A public DNS and blacklist check confirms whether your IP is listed on public blocklists and whether your SPF, DKIM, and DMARC records are in order. It cannot read Microsoft's internal reputation model, confirm that a specific past message was blocked for this exact reason, or guarantee that a delisting request will be accepted. Microsoft's delisting decision is made on its side after it re-evaluates the IP.

Relaymetry checks the public signals that a delisting request rests on. It does not have access to Microsoft's internal threat classification, your sending platform's configuration, or the exact filtering decision applied to a given message.

Frequently asked questions

What does Outlook 5.7.511 access denied banned sender mean?

Per Microsoft, 550 5.7.511 "Access denied, banned sender" means the IP address you are sending from was banned. It is a reputation block on the connecting IP, not an authentication or content failure, so SPF, DKIM, and DMARC can all pass while the message is still refused. Clearing it requires fixing whatever caused the listing and then requesting delisting through Microsoft.

Why is my IP banned when SPF, DKIM, and DMARC all pass?

Microsoft bans an IP based on its reputation — spam signals, complaints, a compromised account on the same IP, or a bad neighbor on a shared IP pool — not on whether the message authenticated. Clean authentication does not override a reputation block, though it does strengthen a delisting request. The block lifts only when the underlying reputation cause is fixed and Microsoft re-evaluates the IP.

How do I get my IP off Microsoft's banned-sender list?

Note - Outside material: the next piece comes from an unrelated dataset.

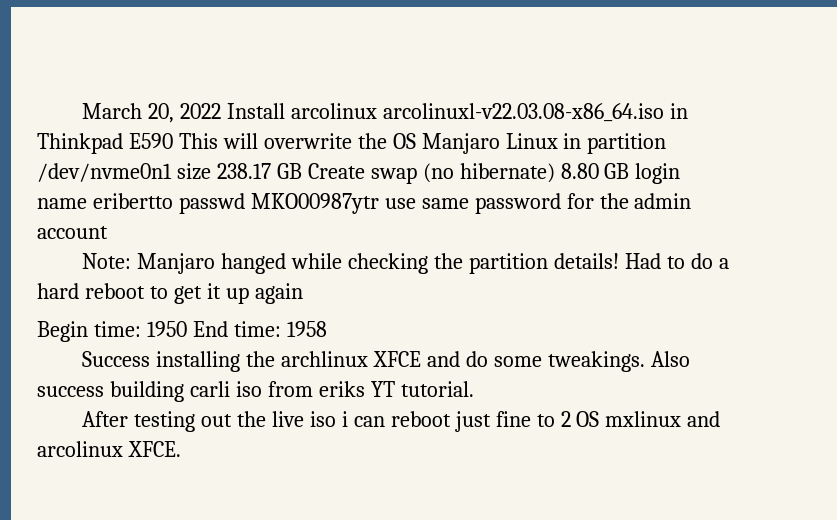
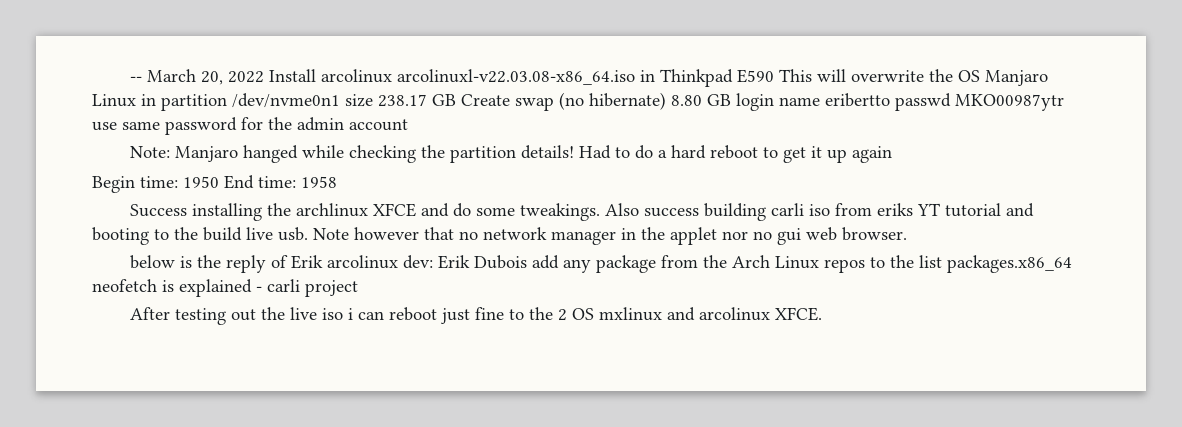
(82, 111) none -> [130,76,143,82] --
[400,381,474,397] tutorial. -> [945,203,1035,217] [92,227,907,245] [130,255,1073,273] [92,279,358,297] tutorial and booting to the build live usb. Note however that no network manager in the applet nor no gui web browser. // below is the reply of Erik arcolinux dev: Erik Dubois add any package from the Arch Linux repos to the list packages.x86_64 neofetch is explained - carli project
(555, 420) none -> [529,307,554,320] the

Fix the root cause first: if the IP is shared, ask your email platform or host to resolve it or move you to a clean IP; if it is yours, find and stop a compromised mailbox or device. Align SPF, DKIM, and DMARC, and clear any separate public blocklist listings. Then email delist@microsoft.com with the full NDR code (550 5.7.511) and the banned IP address, or use Microsoft’s delist portal. Retrying the blocked mail instead of requesting delisting does not clear the block.

Is 5.7.511 the same as 5.7.501 or 5.7.800?

No — they are different scopes of "banned sender." 5.7.511 bans the sending IP (use the delist portal). 5.7.501 (and 5.7.502 / 5.7.503) bans the sending account for detected spam activity (reset credentials and contact Microsoft Support). 5.7.800 bans the sender domain (EHLO, P1, or P2) for detected spam (contact Microsoft Support). Read the code carefully: the scope of the ban tells you whether to fix the IP, the account, or the domain.

Can Relaymetry check my Microsoft IP reputation?

No. Microsoft’s internal IP reputation model is not exposed through any public lookup. Relaymetry checks public signals only — your sending IP’s status across the major DNSBLs and your DMARC, SPF, and DKIM records. Confirming those are clean is useful groundwork for a delisting request, but it cannot read or change Microsoft’s internal reputation.